Cet ensemble sera conçu, dimensionné et géré de manière à rendre le meilleur service à la région en l’aidant à valoriser ses productions agricoles tout en lui ouvrant de nouvelles perspectives de marché en Tunisie et à l’étranger.
Pour tout cela il faut un promoteur convaincu, motivé et ayant la dimension nécessaire avec en partenariat des acteurs économiques publics et privés motivés.
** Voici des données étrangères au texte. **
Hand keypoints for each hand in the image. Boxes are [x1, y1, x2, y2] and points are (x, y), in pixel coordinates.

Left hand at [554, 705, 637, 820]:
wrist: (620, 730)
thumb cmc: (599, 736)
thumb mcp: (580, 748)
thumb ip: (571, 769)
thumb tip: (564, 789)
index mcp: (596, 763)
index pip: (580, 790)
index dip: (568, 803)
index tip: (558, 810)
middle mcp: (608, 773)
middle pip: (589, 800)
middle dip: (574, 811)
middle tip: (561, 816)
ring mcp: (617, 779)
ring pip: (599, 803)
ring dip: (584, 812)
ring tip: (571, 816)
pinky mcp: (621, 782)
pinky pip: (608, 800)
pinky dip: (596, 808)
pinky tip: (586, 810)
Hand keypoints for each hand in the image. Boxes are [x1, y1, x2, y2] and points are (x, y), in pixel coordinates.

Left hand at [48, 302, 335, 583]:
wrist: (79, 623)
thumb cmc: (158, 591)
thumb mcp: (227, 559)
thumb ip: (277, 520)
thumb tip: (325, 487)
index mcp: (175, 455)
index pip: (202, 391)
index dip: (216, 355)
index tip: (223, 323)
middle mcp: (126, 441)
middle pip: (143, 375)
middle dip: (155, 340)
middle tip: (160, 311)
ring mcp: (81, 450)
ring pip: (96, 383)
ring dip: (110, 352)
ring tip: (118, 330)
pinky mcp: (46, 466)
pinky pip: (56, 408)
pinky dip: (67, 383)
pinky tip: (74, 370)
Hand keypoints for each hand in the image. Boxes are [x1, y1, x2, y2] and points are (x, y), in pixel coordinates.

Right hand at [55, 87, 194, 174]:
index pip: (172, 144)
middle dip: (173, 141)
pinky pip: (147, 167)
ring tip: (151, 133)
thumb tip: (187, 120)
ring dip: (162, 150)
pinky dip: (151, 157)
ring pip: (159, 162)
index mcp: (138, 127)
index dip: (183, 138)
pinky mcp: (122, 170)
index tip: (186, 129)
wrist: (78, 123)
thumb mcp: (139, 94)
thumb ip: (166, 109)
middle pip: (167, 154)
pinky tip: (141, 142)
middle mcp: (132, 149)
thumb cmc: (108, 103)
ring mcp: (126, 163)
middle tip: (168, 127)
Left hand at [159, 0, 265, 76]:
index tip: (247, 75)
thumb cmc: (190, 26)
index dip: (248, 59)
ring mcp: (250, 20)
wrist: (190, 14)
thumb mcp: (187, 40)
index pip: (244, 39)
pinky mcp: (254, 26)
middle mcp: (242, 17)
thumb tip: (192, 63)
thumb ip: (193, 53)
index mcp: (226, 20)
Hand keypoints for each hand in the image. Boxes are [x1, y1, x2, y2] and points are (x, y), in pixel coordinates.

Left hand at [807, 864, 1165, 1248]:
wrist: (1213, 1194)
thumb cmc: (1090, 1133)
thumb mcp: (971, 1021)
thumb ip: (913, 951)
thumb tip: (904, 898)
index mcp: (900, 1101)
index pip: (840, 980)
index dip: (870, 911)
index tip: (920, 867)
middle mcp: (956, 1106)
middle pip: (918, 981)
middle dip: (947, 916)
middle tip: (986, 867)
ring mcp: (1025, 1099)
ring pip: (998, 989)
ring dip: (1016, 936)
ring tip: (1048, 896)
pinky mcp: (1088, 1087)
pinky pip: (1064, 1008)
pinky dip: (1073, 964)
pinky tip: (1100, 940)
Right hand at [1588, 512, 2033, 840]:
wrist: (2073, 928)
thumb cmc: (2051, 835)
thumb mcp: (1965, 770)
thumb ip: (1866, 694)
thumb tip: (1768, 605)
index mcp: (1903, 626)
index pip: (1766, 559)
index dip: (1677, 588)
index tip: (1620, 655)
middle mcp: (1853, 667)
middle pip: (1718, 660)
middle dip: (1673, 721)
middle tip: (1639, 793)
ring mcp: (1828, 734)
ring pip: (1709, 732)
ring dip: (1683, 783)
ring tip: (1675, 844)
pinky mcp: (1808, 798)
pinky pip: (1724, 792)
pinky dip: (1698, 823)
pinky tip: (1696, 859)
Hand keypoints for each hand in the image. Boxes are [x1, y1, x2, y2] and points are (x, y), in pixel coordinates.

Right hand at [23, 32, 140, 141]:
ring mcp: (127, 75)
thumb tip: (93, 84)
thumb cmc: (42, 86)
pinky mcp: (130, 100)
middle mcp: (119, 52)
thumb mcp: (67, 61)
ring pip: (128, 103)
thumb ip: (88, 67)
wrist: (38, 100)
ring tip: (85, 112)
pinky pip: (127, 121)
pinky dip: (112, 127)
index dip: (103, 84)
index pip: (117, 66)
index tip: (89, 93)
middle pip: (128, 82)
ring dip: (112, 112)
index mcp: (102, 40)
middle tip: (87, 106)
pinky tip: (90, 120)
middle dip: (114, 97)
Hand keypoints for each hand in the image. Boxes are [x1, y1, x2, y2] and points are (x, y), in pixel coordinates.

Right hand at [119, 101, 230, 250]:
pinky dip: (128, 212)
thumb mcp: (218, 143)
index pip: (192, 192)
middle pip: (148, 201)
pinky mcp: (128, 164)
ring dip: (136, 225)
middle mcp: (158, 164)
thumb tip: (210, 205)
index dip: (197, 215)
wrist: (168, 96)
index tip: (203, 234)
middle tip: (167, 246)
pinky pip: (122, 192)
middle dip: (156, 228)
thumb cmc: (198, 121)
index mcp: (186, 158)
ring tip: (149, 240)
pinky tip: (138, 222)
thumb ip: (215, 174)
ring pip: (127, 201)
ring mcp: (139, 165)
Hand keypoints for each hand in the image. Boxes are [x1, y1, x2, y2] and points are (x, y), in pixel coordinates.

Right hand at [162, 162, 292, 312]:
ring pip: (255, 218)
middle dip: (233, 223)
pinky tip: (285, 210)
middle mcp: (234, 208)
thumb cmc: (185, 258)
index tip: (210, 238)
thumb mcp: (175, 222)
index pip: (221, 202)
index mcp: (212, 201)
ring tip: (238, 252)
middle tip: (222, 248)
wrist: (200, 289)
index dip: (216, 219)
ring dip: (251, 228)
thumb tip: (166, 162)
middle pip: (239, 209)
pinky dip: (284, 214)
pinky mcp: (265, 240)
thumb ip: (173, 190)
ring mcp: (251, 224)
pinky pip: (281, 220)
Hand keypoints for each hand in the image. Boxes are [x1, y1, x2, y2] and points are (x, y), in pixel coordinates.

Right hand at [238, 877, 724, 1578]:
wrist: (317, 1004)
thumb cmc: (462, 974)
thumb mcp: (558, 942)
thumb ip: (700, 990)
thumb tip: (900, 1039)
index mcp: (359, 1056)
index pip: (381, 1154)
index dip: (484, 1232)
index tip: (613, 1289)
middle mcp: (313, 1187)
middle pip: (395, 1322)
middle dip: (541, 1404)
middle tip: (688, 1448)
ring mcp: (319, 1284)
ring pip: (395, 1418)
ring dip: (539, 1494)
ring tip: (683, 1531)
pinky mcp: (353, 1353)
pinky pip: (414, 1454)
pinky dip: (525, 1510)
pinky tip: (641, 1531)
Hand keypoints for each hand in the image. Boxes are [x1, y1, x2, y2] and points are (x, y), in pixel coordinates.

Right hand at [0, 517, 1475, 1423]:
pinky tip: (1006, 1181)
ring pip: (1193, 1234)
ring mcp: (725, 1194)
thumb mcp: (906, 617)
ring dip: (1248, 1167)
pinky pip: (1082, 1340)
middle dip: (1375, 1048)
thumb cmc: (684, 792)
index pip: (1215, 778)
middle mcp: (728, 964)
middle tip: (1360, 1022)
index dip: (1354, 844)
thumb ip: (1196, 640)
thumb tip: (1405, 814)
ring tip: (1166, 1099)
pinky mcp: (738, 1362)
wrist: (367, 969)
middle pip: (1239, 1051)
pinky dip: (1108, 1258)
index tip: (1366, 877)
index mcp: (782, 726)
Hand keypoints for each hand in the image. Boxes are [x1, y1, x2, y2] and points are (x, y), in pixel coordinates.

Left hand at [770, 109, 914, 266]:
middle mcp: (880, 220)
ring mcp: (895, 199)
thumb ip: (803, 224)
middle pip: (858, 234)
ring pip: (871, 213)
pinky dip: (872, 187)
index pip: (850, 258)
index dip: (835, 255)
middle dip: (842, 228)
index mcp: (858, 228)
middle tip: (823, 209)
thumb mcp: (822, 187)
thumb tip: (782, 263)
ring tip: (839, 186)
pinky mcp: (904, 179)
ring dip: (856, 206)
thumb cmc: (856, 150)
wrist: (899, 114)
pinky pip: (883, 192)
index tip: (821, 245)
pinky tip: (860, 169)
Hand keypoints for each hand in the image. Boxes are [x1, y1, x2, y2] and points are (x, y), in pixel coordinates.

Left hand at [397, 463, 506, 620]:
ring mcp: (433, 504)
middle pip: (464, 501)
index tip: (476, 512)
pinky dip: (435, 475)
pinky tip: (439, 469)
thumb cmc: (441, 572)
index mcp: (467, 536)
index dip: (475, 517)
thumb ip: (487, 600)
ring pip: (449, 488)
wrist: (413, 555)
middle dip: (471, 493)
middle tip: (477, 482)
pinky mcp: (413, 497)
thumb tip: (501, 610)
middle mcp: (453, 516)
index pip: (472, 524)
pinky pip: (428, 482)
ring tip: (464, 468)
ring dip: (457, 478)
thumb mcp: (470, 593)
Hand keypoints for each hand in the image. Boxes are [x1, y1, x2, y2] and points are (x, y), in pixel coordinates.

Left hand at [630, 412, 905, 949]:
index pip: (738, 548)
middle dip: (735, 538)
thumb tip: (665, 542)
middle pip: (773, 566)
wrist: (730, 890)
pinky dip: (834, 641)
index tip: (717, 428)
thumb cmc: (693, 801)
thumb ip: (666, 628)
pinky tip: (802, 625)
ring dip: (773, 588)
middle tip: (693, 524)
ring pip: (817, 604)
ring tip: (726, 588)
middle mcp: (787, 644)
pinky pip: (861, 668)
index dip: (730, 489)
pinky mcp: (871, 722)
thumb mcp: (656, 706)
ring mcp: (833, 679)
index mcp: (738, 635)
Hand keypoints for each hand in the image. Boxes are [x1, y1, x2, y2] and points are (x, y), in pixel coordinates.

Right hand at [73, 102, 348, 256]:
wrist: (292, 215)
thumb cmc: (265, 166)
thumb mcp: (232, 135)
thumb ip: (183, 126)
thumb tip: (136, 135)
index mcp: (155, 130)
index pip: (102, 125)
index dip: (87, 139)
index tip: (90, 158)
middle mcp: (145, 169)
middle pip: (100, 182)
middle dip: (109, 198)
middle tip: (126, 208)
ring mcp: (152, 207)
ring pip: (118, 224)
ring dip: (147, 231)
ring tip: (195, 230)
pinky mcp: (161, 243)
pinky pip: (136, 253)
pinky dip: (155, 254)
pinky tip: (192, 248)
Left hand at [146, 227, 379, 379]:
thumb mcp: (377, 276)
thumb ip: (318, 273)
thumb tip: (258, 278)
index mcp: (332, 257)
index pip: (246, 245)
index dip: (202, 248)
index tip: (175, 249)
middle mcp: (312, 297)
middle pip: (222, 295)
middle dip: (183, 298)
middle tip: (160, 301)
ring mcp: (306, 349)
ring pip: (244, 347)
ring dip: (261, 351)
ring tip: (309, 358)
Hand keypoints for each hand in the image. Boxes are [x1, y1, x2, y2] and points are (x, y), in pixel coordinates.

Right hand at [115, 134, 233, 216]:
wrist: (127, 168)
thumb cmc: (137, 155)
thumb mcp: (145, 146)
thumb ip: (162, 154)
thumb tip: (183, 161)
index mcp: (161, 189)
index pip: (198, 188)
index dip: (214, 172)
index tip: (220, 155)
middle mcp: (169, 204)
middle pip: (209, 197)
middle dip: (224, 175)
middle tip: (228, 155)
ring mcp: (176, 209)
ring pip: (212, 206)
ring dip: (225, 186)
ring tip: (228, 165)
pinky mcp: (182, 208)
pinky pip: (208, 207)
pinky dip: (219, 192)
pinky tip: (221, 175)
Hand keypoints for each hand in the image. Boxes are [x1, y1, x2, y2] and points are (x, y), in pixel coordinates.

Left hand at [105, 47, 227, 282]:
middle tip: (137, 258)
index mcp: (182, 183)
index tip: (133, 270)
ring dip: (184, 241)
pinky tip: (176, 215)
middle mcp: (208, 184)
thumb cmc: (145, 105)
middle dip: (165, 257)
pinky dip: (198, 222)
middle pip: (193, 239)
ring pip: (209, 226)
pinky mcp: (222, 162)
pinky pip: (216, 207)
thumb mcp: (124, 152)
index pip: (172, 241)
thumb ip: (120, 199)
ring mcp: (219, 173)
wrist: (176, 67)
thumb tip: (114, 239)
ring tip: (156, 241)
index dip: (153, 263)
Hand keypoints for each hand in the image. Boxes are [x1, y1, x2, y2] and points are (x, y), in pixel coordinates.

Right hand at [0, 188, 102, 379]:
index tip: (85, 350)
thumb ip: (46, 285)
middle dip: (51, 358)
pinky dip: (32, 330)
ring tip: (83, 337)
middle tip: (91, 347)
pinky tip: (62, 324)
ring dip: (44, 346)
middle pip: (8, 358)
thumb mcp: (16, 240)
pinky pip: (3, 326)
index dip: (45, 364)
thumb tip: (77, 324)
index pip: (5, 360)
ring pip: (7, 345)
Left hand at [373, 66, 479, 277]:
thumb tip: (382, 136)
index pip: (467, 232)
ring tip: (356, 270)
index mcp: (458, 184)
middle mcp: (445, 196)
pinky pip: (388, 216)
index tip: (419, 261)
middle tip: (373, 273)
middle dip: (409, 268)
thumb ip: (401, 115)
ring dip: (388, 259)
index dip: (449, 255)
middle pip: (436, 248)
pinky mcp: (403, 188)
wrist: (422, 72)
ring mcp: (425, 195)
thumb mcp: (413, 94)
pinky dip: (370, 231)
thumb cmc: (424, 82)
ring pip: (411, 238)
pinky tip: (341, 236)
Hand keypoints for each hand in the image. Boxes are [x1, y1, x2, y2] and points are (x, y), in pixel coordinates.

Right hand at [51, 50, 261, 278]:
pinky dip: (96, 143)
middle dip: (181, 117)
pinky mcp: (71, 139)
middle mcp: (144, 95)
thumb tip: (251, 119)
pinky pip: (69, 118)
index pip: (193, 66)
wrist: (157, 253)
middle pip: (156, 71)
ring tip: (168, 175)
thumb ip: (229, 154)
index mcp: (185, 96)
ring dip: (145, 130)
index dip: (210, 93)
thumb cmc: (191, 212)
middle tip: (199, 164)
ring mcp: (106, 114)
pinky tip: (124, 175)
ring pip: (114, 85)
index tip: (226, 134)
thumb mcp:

Le projet pourrait démarrer avec la création d’une société d’étude qui peut se transformer le moment venu en une société de gestion pour réaliser ce grand projet.
Phasage de réalisation du projet
Tout cela nécessite tout un montage à la fois «juridique, technique et financier», réalisé étape par étape en passant par plusieurs phases :
1- les études (6 mois);
2- la mobilisation des fonds financiers et le montage financier (6 mois);
3- le montage institutionnel (3 mois);
4- la réalisation du projet et l’exécution des travaux à l’entreprise (18 mois);
5- l’exploitation (à partir du 25e mois).
* Respectivement docteur ingénieur agronome, maitre de conférences en production animale à l’Institut supérieur de biotechnologie de Béja (Université de Jendouba, Tunisie); et ingénieur conseil en développement agricole.